● 原文摘录

——

TFlearn——（1）notMNIST

1, 数据集简介

notMNIST, 看名字就知道，跟MNIST脱不了干系，其实就是升级版的MNIST，含有 A-J 10个类别的艺术印刷体字符，字符的形状各异，噪声更多，难度比 MNIST 要大，图片大小为28x28，灰度，与MNIST类似。

2，数据处理

下载的数据集解压之后是 A-J 10个文件夹，里面存放每个类别的 png 图片，并非一般的按二进制存储的数据集，所以先要将数据整理成便于读取的文件格式，按照Udacity deep learning 的教程，数据处理包括了下载、解压、分别转换成 pickle 序列化文件、检查各类别是否均衡、打标签、合并数据分出验证集、打乱顺序、合成一个pickle。

其中 prepare_data() 是完成上述流程，最后生成一个 pickle 文件。

load_data() 是为训练提供数据输入接口，读取 pickle 文件，生成训练、验证、测试的数据以及标签。

#!/usr/bin/env python2
# -*- coding: utf-8 -*-
"""
Created on Wed Jan 18 10:14:34 2017

@author: cheers
"""

from __future__ import print_function
import matplotlib.pyplot as plt
import numpy as np
import os
import sys
import tarfile
from IPython.display import display, Image
from scipy import ndimage
from six.moves.urllib.request import urlretrieve
from six.moves import cPickle as pickle


url = 'http://cn-static.udacity.com/mlnd/'
last_percent_reported = None

def download_progress_hook(count, blockSize, totalSize):
  """A hook to report the progress of a download. This is mostly intended for users with
  slow internet connections. Reports every 5% change in download progress.
  """
  global last_percent_reported
  percent = int(count * blockSize * 100 / totalSize)
  if last_percent_reported != percent:
    if percent % 5 == 0:
      sys.stdout.write("%s%%" % percent)
      sys.stdout.flush()
    else:
      sys.stdout.write(".")
      sys.stdout.flush()

    last_percent_reported = percent

def maybe_download(filename, expected_bytes, force=False):
  """Download a file if not present, and make sure it's the right size."""
  if force or not os.path.exists(filename):
    print('Attempting to download:', filename)
    filename, _ = urlretrieve(url + filename, filename, reporthook=download_progress_hook)
    print('\nDownload Complete!')
  statinfo = os.stat(filename)
  if statinfo.st_size == expected_bytes:
    print('Found and verified', filename)
  else:
    raise Exception(
      'Failed to verify ' + filename + '. Can you get to it with a browser?')
  return filename
  
num_classes = 10
np.random.seed(133)

def maybe_extract(filename, force=False):
  root = os.path.splitext(os.path.splitext(filename)[0])[0]  # remove .tar.gz
  if os.path.isdir(root) and not force:
    # You may override by setting force=True.
    print('%s already present - Skipping extraction of %s.' % (root, filename))
  else:
    print('Extracting data for %s. This may take a while. Please wait.' % root)
    tar = tarfile.open(filename)
    sys.stdout.flush()
    tar.extractall()
    tar.close()
  data_folders = [
    os.path.join(root, d) for d in sorted(os.listdir(root))
    if os.path.isdir(os.path.join(root, d))]
  if len(data_folders) != num_classes:
    raise Exception(
      'Expected %d folders, one per class. Found %d instead.' % (
        num_classes, len(data_folders)))

——

● 条目列表
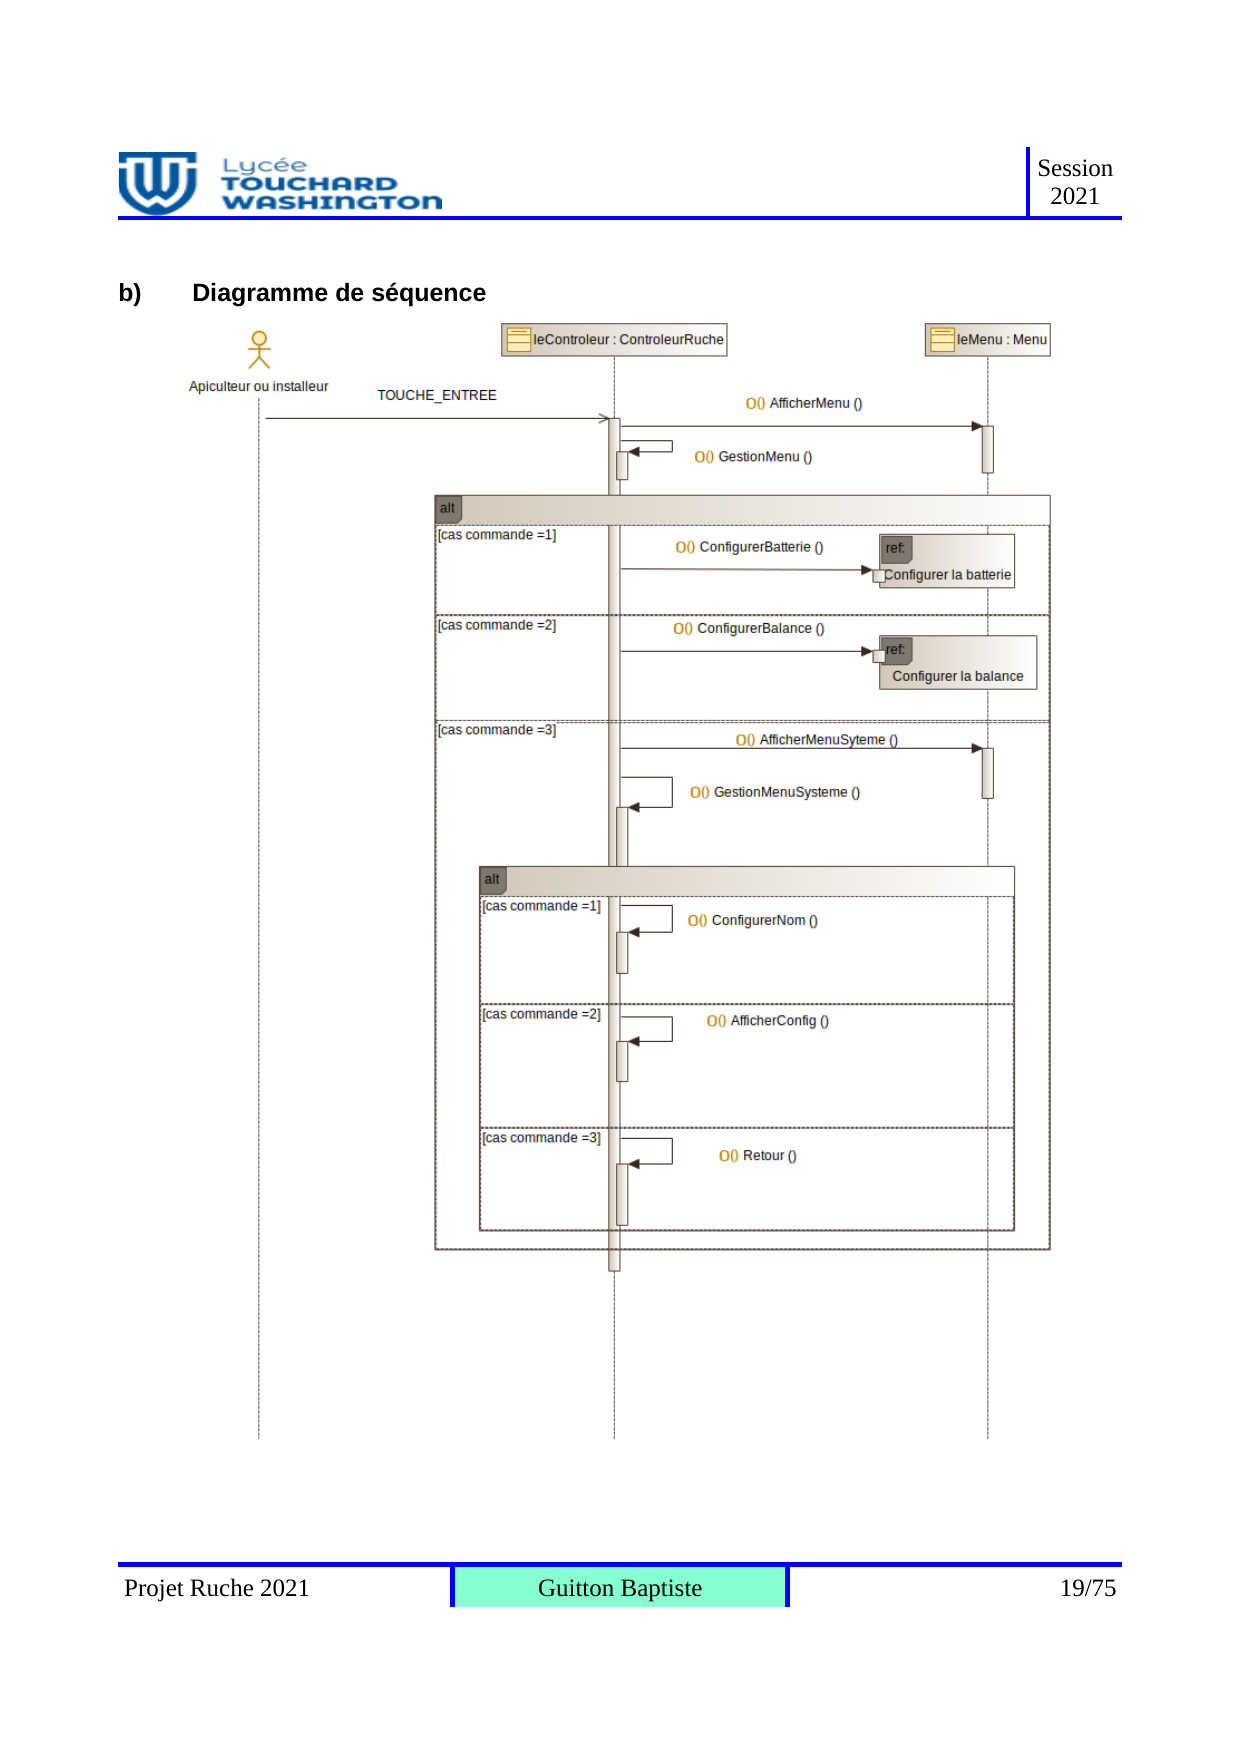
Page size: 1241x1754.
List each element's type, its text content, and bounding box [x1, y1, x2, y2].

picture [118, 152, 442, 216]
picture [178, 312, 1062, 1450]
subtitle Diagramme de séquence [118, 278, 1122, 307]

——

● 任务目标
请把原文摘录中从“if force or”开始、一直到“filename, filename, reporthook=download_progress_hook)”为止的这段文字原样重复一遍。

● 正确结果
if force or not os.path.exists(filename):
    print('Attempting to download:', filename)
    filename, _ = urlretrieve(url + filename, filename, reporthook=download_progress_hook)